• **TASK TO COMPLETE**:
Render the lines as a Markdown table with the columns "Row" and "Text", starting at the line that contains "genus: Diospyros" and ending at the last line of the records, both included. Number the rows in order and omit any blank lines.
----------------------------------------
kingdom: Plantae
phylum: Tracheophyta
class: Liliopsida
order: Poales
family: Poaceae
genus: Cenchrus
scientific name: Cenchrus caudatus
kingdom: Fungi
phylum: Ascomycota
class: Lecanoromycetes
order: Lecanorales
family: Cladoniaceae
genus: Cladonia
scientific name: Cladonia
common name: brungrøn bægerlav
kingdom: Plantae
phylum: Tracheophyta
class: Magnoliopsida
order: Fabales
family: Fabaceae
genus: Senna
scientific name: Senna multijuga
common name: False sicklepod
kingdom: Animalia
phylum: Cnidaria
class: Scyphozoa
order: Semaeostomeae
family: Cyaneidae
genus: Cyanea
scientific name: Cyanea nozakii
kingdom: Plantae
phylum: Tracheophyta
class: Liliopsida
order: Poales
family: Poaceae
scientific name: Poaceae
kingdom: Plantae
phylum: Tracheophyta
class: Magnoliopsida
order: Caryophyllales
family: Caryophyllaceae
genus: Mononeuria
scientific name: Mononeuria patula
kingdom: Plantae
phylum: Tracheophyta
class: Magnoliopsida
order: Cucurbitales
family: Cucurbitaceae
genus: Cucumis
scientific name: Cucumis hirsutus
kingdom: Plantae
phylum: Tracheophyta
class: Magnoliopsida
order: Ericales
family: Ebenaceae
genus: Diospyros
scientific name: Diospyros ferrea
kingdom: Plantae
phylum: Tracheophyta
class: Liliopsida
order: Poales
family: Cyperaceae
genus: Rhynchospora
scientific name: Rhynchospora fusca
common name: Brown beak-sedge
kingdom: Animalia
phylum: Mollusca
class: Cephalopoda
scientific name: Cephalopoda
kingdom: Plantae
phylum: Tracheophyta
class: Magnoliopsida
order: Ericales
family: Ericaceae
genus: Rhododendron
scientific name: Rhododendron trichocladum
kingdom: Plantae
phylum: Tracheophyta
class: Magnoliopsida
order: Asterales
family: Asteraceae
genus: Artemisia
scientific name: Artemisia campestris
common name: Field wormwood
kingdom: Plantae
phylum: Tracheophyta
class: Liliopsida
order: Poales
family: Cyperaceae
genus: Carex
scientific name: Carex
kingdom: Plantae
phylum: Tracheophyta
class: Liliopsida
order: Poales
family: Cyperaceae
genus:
----------------------------------------
• **OUTPUT BELOW**:
| Row | Text |
|---|---|
| 1 | genus: Diospyros |
| 2 | scientific name: Diospyros ferrea |
| 3 | kingdom: Plantae |
| 4 | phylum: Tracheophyta |
| 5 | class: Liliopsida |
| 6 | order: Poales |
| 7 | family: Cyperaceae |
| 8 | genus: Rhynchospora |
| 9 | scientific name: Rhynchospora fusca |
| 10 | common name: Brown beak-sedge |
| 11 | kingdom: Animalia |
| 12 | phylum: Mollusca |
| 13 | class: Cephalopoda |
| 14 | scientific name: Cephalopoda |
| 15 | kingdom: Plantae |
| 16 | phylum: Tracheophyta |
| 17 | class: Magnoliopsida |
| 18 | order: Ericales |
| 19 | family: Ericaceae |
| 20 | genus: Rhododendron |
| 21 | scientific name: Rhododendron trichocladum |
| 22 | kingdom: Plantae |
| 23 | phylum: Tracheophyta |
| 24 | class: Magnoliopsida |
| 25 | order: Asterales |
| 26 | family: Asteraceae |
| 27 | genus: Artemisia |
| 28 | scientific name: Artemisia campestris |
| 29 | common name: Field wormwood |
| 30 | kingdom: Plantae |
| 31 | phylum: Tracheophyta |
| 32 | class: Liliopsida |
| 33 | order: Poales |
| 34 | family: Cyperaceae |
| 35 | genus: Carex |
| 36 | scientific name: Carex |
| 37 | kingdom: Plantae |
| 38 | phylum: Tracheophyta |
| 39 | class: Liliopsida |
| 40 | order: Poales |
| 41 | family: Cyperaceae |
| 42 | genus: |